• **EXERCISE OBJECTIVE**: Omit the images and return the remaining entries unchanged.

[Excerpts from a dataset]
..........

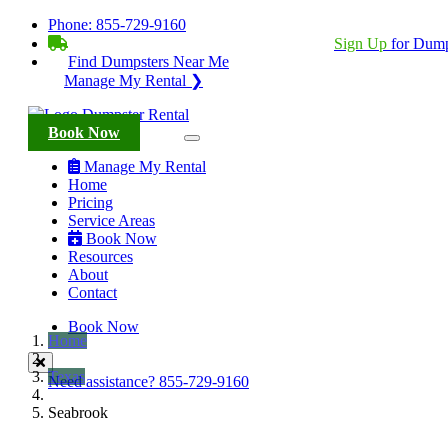
Phone:
855-729-9160
BECOME A SERVICE PROVIDER?
|
Sign Up
for Dump
Find Dumpsters Near Me
Manage My Rental ❯
Book Now
Manage My Rental
Home
Pricing
Service Areas
Book Now
Resources
About
Contact
Book Now
Home
Texas
Need assistance?
855-729-9160
Seabrook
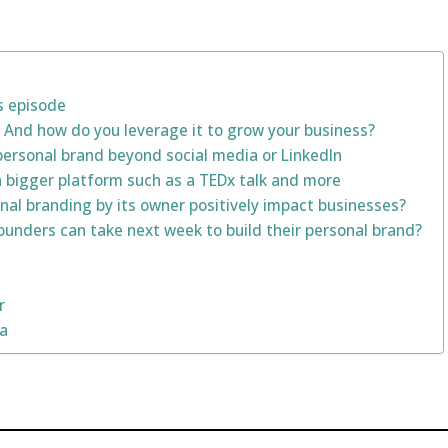
s episode
 And how do you leverage it to grow your business?
ersonal brand beyond social media or LinkedIn
a bigger platform such as a TEDx talk and more
al branding by its owner positively impact businesses?
ounders can take next week to build their personal brand?
r
na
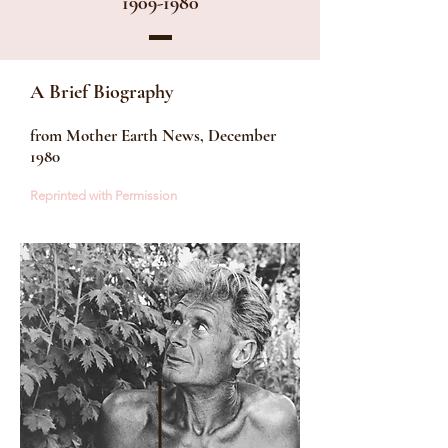
1909-1980
A Brief Biography
from Mother Earth News, December
1980​
Reprinted with Permission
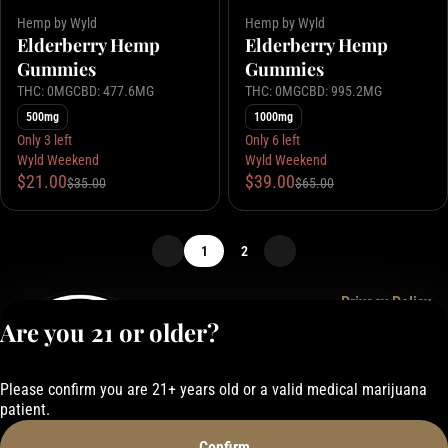
Hemp by Wyld
Hemp by Wyld
Elderberry Hemp
Elderberry Hemp
Gummies
Gummies
THC: 0MG
CBD: 477.6MG
THC: 0MG
CBD: 995.2MG
500mg
1000mg
Only 3 left
Only 6 left
Wyld Weekend
Wyld Weekend
$21.00
$39.00
$35.00
$65.00
1
2
Privacy Policy
Are you 21 or older?
Terms of Service
License number(s):
050-101843884F6
Please confirm you are 21+ years old or a valid medical marijuana
patient.
Confirm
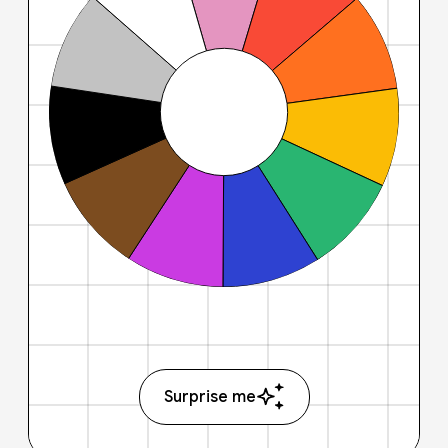
Surprise me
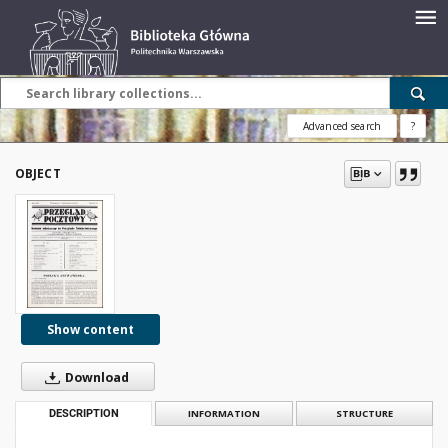
Advanced search
?
OBJECT
Show content
Download
DESCRIPTION
INFORMATION
STRUCTURE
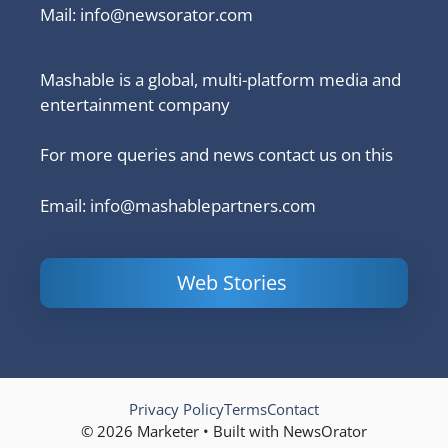
Mail:
info@newsorator.com
Mashable is a global, multi-platform media and
entertainment company
For more queries and news contact us on this
Email: info@mashablepartners.com
Web Stories
Is Ashram 3
Powerful
LinkedIn
based on a
Content
How to 
true story?
Marketing Tips
and Ana
to Double Your
Your
Conversions
Competit
Campaig
Privacy Policy
Terms
Contact
© 2026 Marketer • Built with NewsOrator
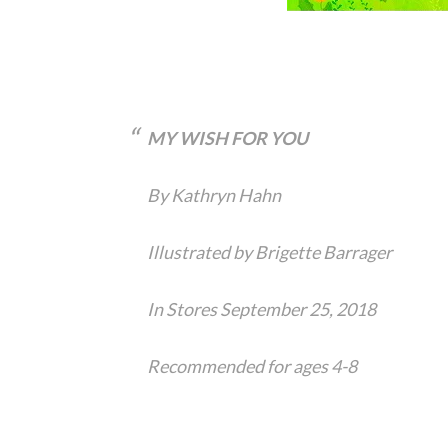
MY WISH FOR YOU
By Kathryn Hahn
Illustrated by Brigette Barrager
In Stores September 25, 2018
Recommended for ages 4-8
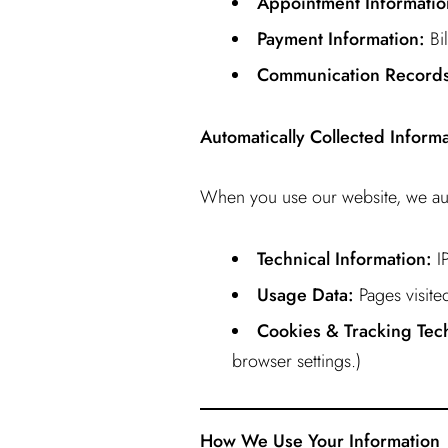
Appointment Informatio
Payment Information:
Bil
Communication Records
Automatically Collected Inform
When you use our website, we aut
Technical Information:
IP
Usage Data:
Pages visited
Cookies & Tracking Tec
browser settings.)
How We Use Your Information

..........

• **RESULT**:
Phone:
855-729-9160
BECOME A SERVICE PROVIDER?
|
Sign Up
for Dump
Find Dumpsters Near Me
Manage My Rental ❯
Book Now
Manage My Rental
Home
Pricing
Service Areas
Book Now
Resources
About
Contact
Book Now
Home
Texas
Need assistance?
855-729-9160
Seabrook
s episode
 And how do you leverage it to grow your business?
ersonal brand beyond social media or LinkedIn
a bigger platform such as a TEDx talk and more
al branding by its owner positively impact businesses?
ounders can take next week to build their personal brand?
r
na
1909-1980
A Brief Biography
from Mother Earth News, December
1980​
Reprinted with Permission
Hemp by Wyld
Hemp by Wyld
Elderberry Hemp
Elderberry Hemp
Gummies
Gummies
THC: 0MG
CBD: 477.6MG
THC: 0MG
CBD: 995.2MG
500mg
1000mg
Only 3 left
Only 6 left
Wyld Weekend
Wyld Weekend
$21.00
$39.00
$35.00
$65.00
1
2
Privacy Policy
Are you 21 or older?
Terms of Service
License number(s):
050-101843884F6
Please confirm you are 21+ years old or a valid medical marijuana
patient.
Confirm
Surprise me
Advanced search
?
OBJECT
Show content
Download
DESCRIPTION
INFORMATION
STRUCTURE
Mail:
info@newsorator.com
Mashable is a global, multi-platform media and
entertainment company
For more queries and news contact us on this
Email: info@mashablepartners.com
Web Stories
Is Ashram 3
Powerful
LinkedIn
based on a
Content
How to 
true story?
Marketing Tips
and Ana
to Double Your
Your
Conversions
Competit
Campaig
Privacy Policy
Terms
Contact
© 2026 Marketer • Built with NewsOrator
MY WISH FOR YOU
By Kathryn Hahn
Illustrated by Brigette Barrager
In Stores September 25, 2018
Recommended for ages 4-8
Appointment Informatio
Payment Information:
Bil
Communication Records
Automatically Collected Inform
When you use our website, we aut
Technical Information:
IP
Usage Data:
Pages visited
Cookies & Tracking Tec
browser settings.)
How We Use Your Information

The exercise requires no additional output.